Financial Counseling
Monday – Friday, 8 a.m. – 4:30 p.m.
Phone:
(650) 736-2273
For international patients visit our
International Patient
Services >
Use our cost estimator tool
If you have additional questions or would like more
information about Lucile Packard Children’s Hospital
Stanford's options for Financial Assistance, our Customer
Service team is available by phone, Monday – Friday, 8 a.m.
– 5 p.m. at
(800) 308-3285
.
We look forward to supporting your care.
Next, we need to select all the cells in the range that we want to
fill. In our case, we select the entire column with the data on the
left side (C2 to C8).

○ ○ ○ ○

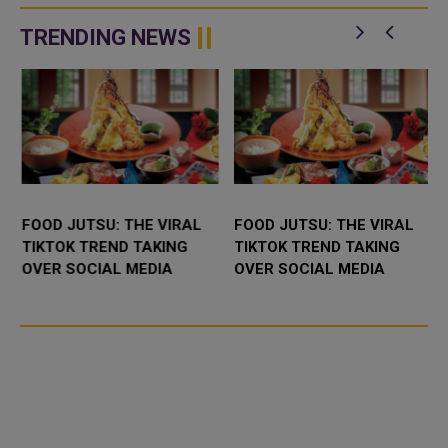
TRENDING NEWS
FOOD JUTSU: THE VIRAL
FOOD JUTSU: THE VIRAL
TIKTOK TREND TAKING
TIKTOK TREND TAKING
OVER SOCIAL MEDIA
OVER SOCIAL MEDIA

○ ○ ○ ○

**GOAL OF THE EXERCISE**
Copy back the listing above exactly, but only from the line with "Stanford's options for" through the line with "left side (C2 to C8).", both ends included.

**TASK ANSWER**
Stanford's options for Financial Assistance, our Customer
Service team is available by phone, Monday – Friday, 8 a.m.
– 5 p.m. at
(800) 308-3285
.
We look forward to supporting your care.
Next, we need to select all the cells in the range that we want to
fill. In our case, we select the entire column with the data on the
left side (C2 to C8).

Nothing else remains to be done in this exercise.